*Oil prices remain extremely volatile, swinging between $80 and $100 as traders weigh Trump’s “mission accomplished” rhetoric against a 6.7 million barrel-per-day supply hole.
*Middle East production collapses by 6%, with Saudi Arabia, Iraq, the UAE, and Kuwait forced to cut output as storage tanks reach capacity due to the Strait of Hormuz blockade.
*UAE’s largest refinery (Ruwais) remains offline following a precision drone strike on Tuesday, cutting off critical exports of gasoline and jet fuel.

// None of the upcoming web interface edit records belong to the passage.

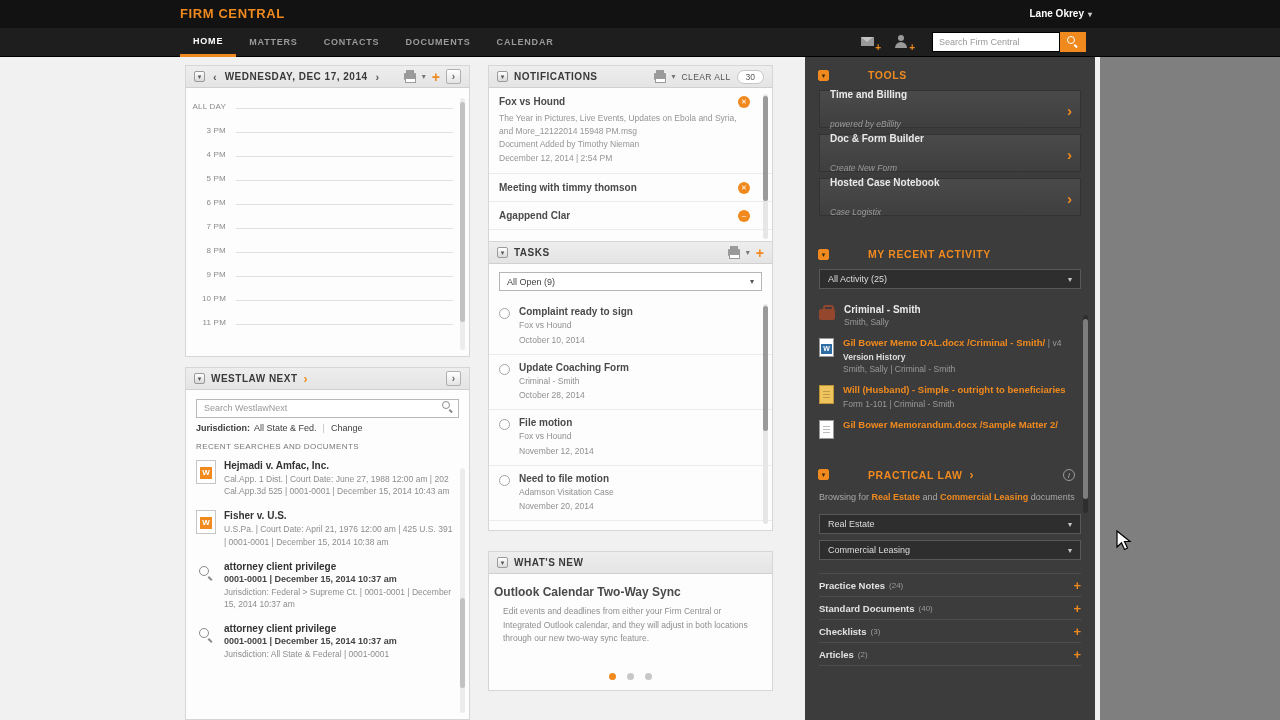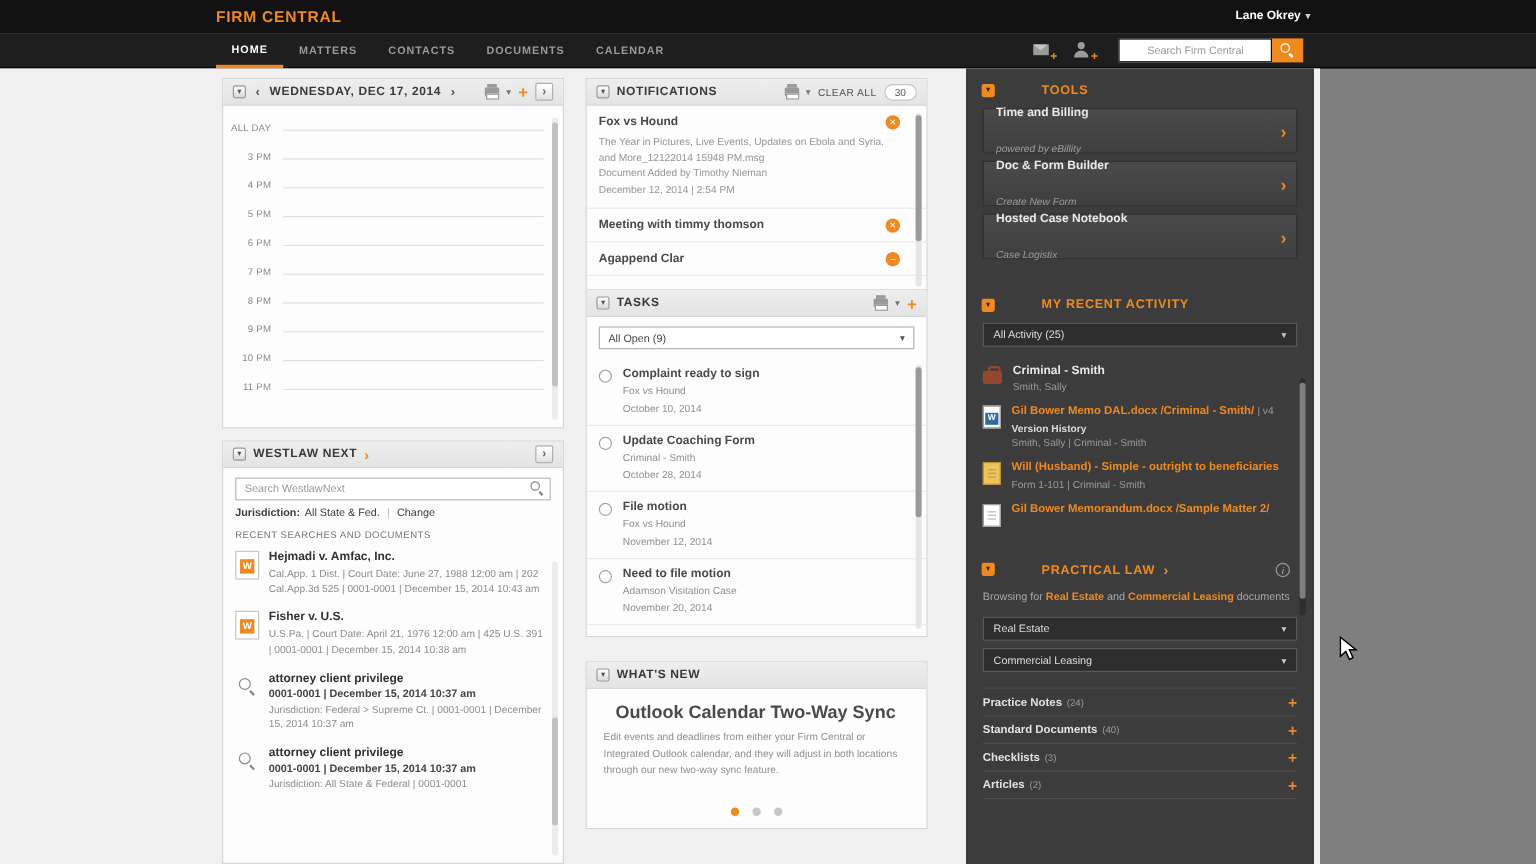--- a/index.html
+++ b/index.html
@@ -22,21 +22,21 @@
   .nav-icons { position:absolute; left:860px; top:6px; display:flex; gap:18px; }
   .nav-ico { position:relative; width:16px; height:16px; cursor:pointer; }
   .envelope { position:absolute; left:1px; top:3px; width:13px; height:9px; background:#9a9a9a; }
   .envelope::before { content:''; position:absolute; left:0; top:0; border-left:6.5px solid transparent; border-right:6.5px solid transparent; border-top:5px solid #c4c4c4; }
   .person { position:absolute; left:1px; top:1px; width:12px; height:13px; }
   .person::before { content:''; position:absolute; top:0; left:3px; width:6px; height:6px; border-radius:50%; background:#9a9a9a; }
   .person::after { content:''; position:absolute; bottom:0; left:0; width:12px; height:6px; border-radius:6px 6px 0 0; background:#9a9a9a; }
   .mini-plus { position:absolute; right:-5px; bottom:-3px; color:#f08a1e; font-size:10px; font-weight:bold; }
   .mini-plus::before { content:"+"; }
   .nav-search { position:absolute; left:932px; top:4px; display:flex; }
-  .nav-search input { width:128px; height:20px; border:1px solid #000; font-size:9px; padding:0 23px; color:#444; font-family:"Liberation Sans",sans-serif; }
+  .nav-search input { width:128px; height:20px; border:1px solid #000; font-size:9px; padding:0 6px; color:#444; font-family:"Liberation Sans",sans-serif; }
   .nav-search input::placeholder { color:#999; }
   .search-btn { width:26px; height:20px; background:#f08a1e; border:none; cursor:pointer; position:relative; }
   .mag { position:relative; display:inline-block; width:11px; height:11px; }
   .mag::before { content:''; position:absolute; left:0; top:0; width:6px; height:6px; border:1.5px solid currentColor; border-radius:50%; }
   .mag::after { content:''; position:absolute; left:8px; top:8px; width:4px; height:1.5px; background:currentColor; transform:rotate(45deg); transform-origin:0 0; }
   .search-btn .mag { color:#fff; position:absolute; left:7px; top:4px; }
 
   
   .content { position:absolute; left:0; top:57px; width:1100px; height:663px; background:#f1f1f1; }
 
@@ -109,21 +109,21 @@
   
   .select-light { margin:8px 10px; height:19px; border:1px solid #b5b5b5; background:#fff; display:flex; align-items:center; padding:0 7px; font-size:9px; color:#444; cursor:pointer; }
   .sel-caret { margin-left:auto; font-size:8px; color:#555; }
   .sel-caret::before { content:"▾"; }
   .task-item { display:flex; gap:9px; padding:7px 14px 7px 10px; border-bottom:1px solid #ececec; }
   .radio { width:11px; height:11px; border:1px solid #a5a5a5; border-radius:50%; background:#fff; margin-top:2px; flex:0 0 auto; cursor:pointer; }
   .task-title { font-size:10px; font-weight:bold; color:#4a4a4a; }
   .task-sub { font-size:8.5px; color:#909090; line-height:1.5; margin-top:2px; }
 
   
-  .wn-headline { margin:11px 24px 6px; font-size:15px; font-weight:bold; color:#4a4a4a; }
+  .wn-headline { margin:11px 5px 6px; font-size:12px; font-weight:bold; color:#4a4a4a; }
   .wn-body { margin:0 14px; font-size:8.5px; color:#8f8f8f; line-height:1.6; }
   .wn-dots { position:absolute; left:0; right:0; bottom:10px; display:flex; justify-content:center; gap:11px; }
   .dot { width:7px; height:7px; border-radius:50%; background:#c7c7c7; cursor:pointer; }
   .dot.active { background:#f08a1e; }
 
   
   .dark-panel { position:absolute; left:805px; top:0; width:290px; height:663px; background:#3c3c3c; overflow:hidden; }
   .dk-header { display:flex; align-items:center; gap:7px; padding:12px 13px 9px; }
   .dk-title { color:#f08a1e; font-size:10.5px; font-weight:bold; letter-spacing:.6px;margin-left:32px; }
   .tool-card { margin:0 14px 6px; height:38px; background:linear-gradient(#4a4a4a,#3f3f3f); border:1px solid #333; display:flex; flex-direction:column; justify-content:center; padding:0 22px 0 10px; position:relative; cursor:pointer; }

*G7 and IEA consider historic reserve release, as global leaders prepare to flood the market with emergency oil to prevent a catastrophic “stagflation” trap.
Market Summary:
The global energy market is currently trapped between optimistic political headlines and a grim physical reality. While President Trump sparked a sharp price retreat on Tuesday by claiming the war is “ahead of schedule” and could end “very soon,” the actual supply of oil remains in a chokehold. The Strait of Hormuz—the world’s most vital oil artery—remains virtually at a standstill. Bloomberg reports that the four largest Gulf producers have now collectively slashed their output by 6.7 million barrels a day because they simply have nowhere left to store the oil they cannot export.
The crisis intensified Tuesday evening following an Iranian drone strike on the Ruwais Industrial Complex in Abu Dhabi. ADNOC, the UAE’s state oil giant, was forced to halt operations at its massive refinery—the world’s fourth-largest—as a precaution. With major refineries in both the UAE and Saudi Arabia now facing direct attacks, the “fear premium” is shifting from shipping delays to the permanent destruction of energy infrastructure. This has created a “stagflation” scare: a situation where the economy slows down (bad jobs data) but energy costs remain painfully high.
In response, the Group of Seven (G7) and the International Energy Agency (IEA) held an extraordinary virtual meeting. Japan’s Finance Minister, Satsuki Katayama, confirmed that member nations are discussing a coordinated release of strategic petroleum reserves (SPR). By releasing millions of barrels from emergency stockpiles, the G7 hopes to “break the fever” of the market and stabilize fuel prices until the U.S. Navy can establish safe passage through the Strait.
The market is currently a “tug-of-war” between Trump’s promises of a quick victory and the IRGC’s ability to disrupt the global economy. Investors are skeptical of a ceasefire as long as the Strait remains closed and Iran’s new leadership vows to continue the fight. For the coming days, the $80 floor in oil will likely be tested; if the G7 announces a massive reserve release, we could see a further drop, but any fresh strikes on Gulf refineries will send prices back toward triple digits instantly.
Technical Analysis

Crude Oil is currently maintaining a bearish bias on the H4 timeframe after a rejection at the 85.00 resistance level. The technical indicators confirm this downward shift, as the MACD displays a contraction in bullish momentum while the RSI at 42 is executing a bearish crossover (death cross), signaling that sellers are reclaiming control of the price action. If this momentum persists, the next structural objective for the commodity is the support floor at 77.30, with a further extension possible toward 69.75 if selling pressure intensifies.
Conversely, the current bearish setup would be invalidated if the market fails to sustain a break below recent intraday lows. A sudden influx of buying volume could spark a corrective rebound to re-test the 84.95 resistance level. Should the price successfully reclaim this zone, it would shift the intraday focus back toward the secondary resistance at 94.80, potentially turning the current retracement into a broader consolidation phase rather than a sustained downtrend.